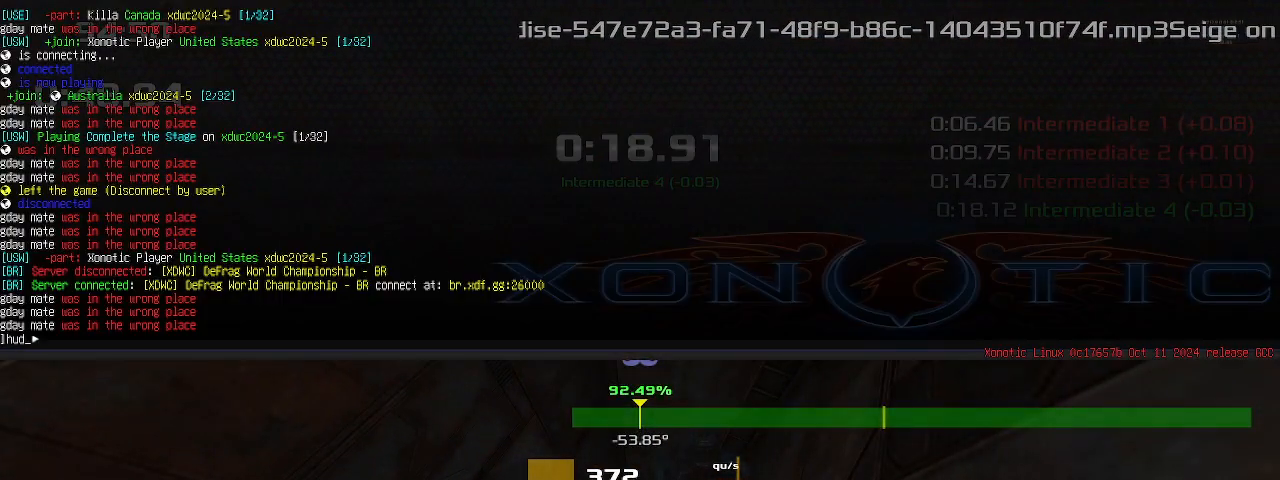
{"keys": ["right", "up"], "events": []}
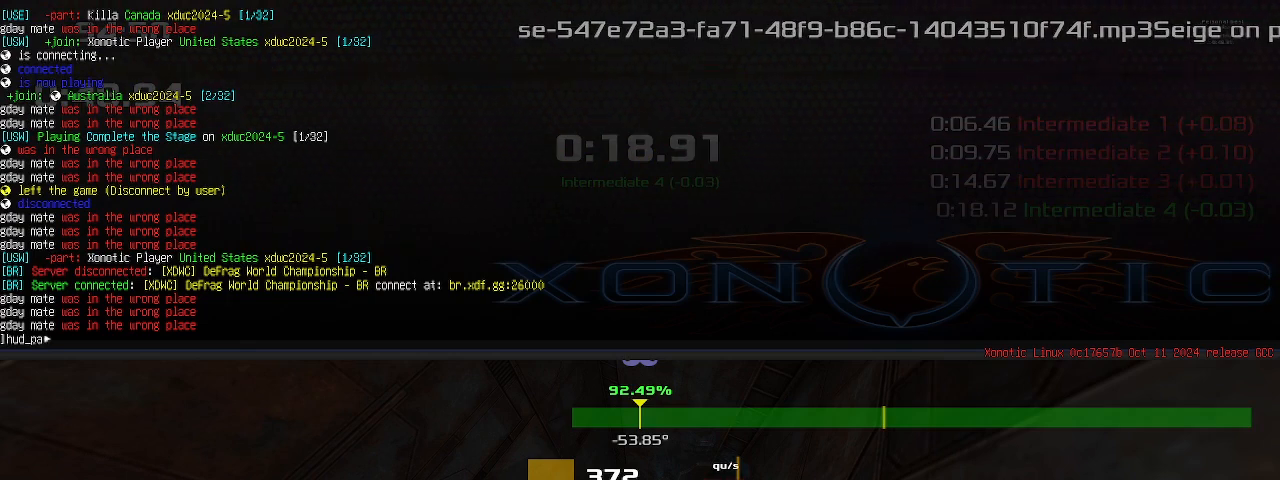
{"keys": ["right", "up"], "events": []}
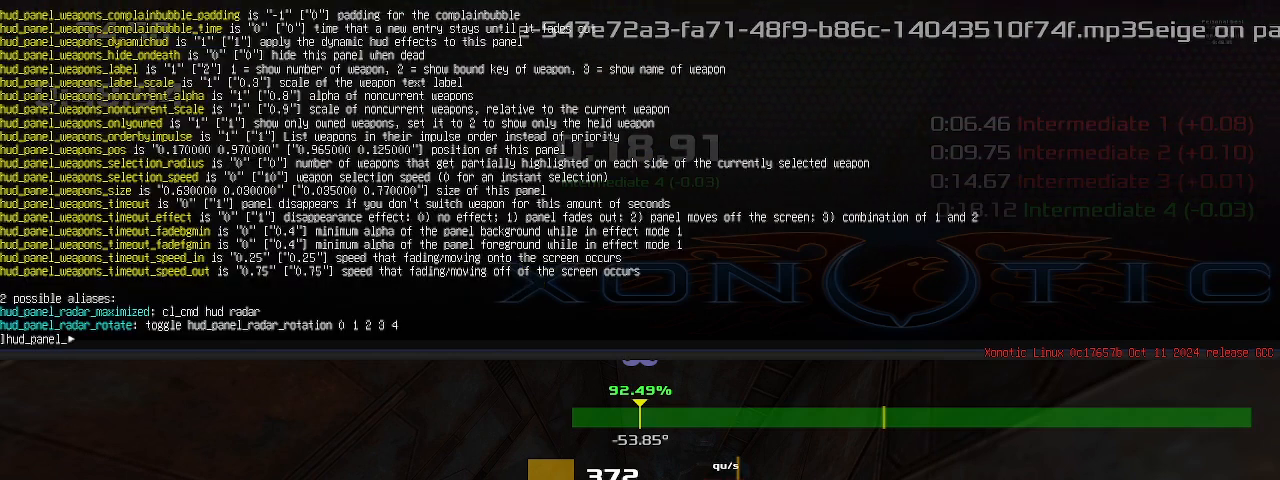
{"keys": ["right", "up"], "events": []}
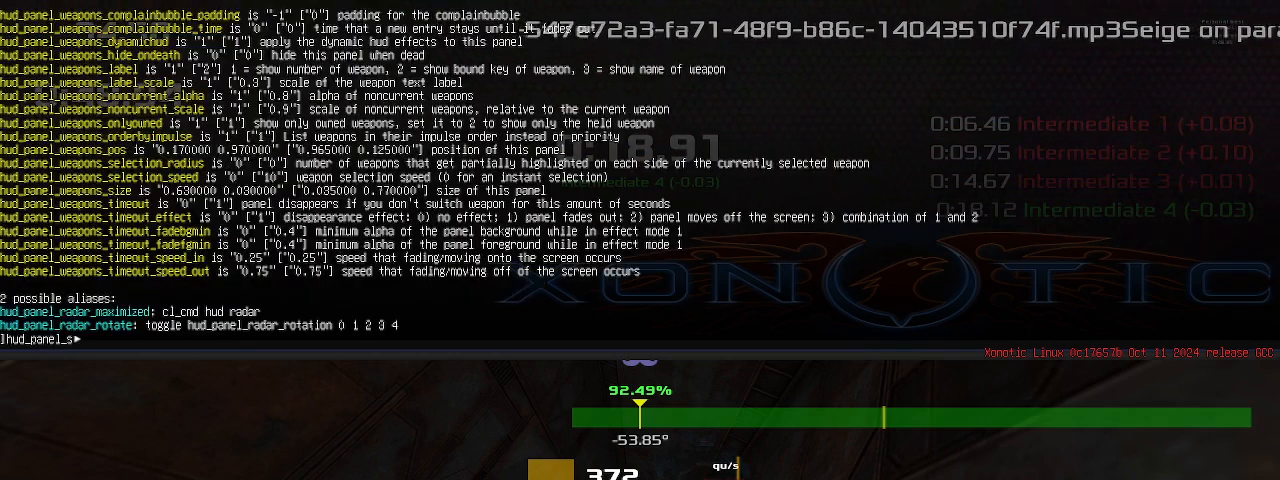
{"keys": ["right", "up"], "events": []}
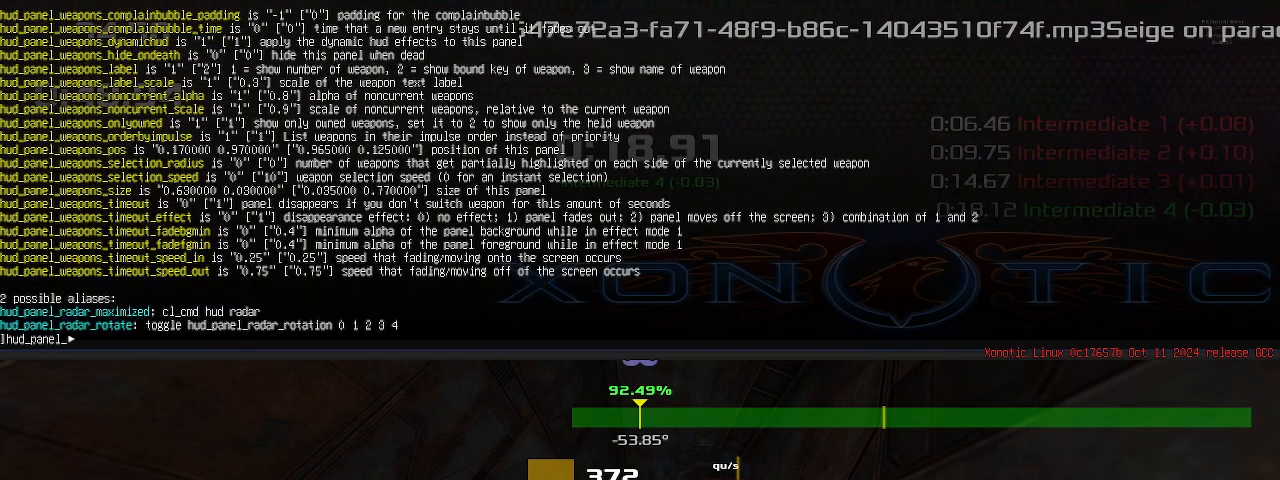
{"keys": ["right", "up"], "events": []}
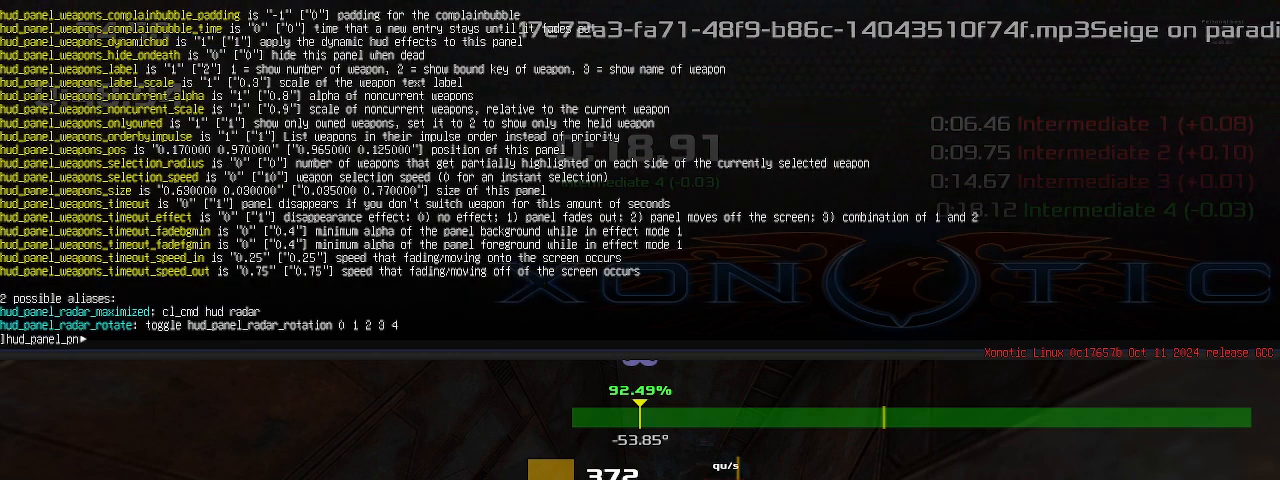
{"keys": ["right", "up"], "events": []}
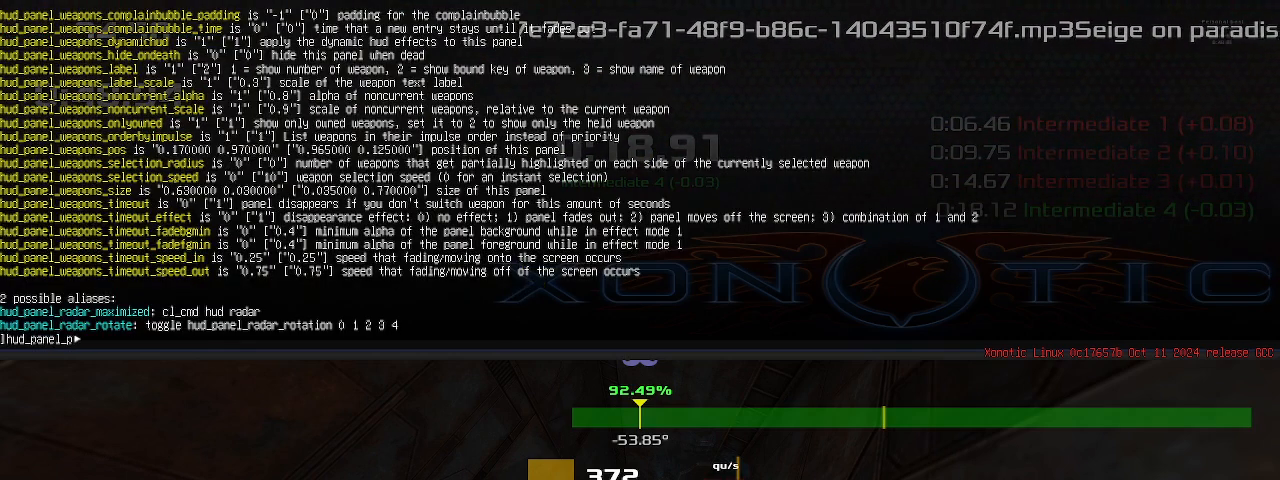
{"keys": ["right", "up"], "events": []}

_TASK REQUIREMENTS_
Every line of the listing above is to be retyped exactly, but the pictures are to be dropped.

_REPLY_
{"keys": ["right", "up"], "events": []}
{"keys": ["right", "up"], "events": []}
{"keys": ["right", "up"], "events": []}
{"keys": ["right", "up"], "events": []}
{"keys": ["right", "up"], "events": []}
{"keys": ["right", "up"], "events": []}
{"keys": ["right", "up"], "events": []}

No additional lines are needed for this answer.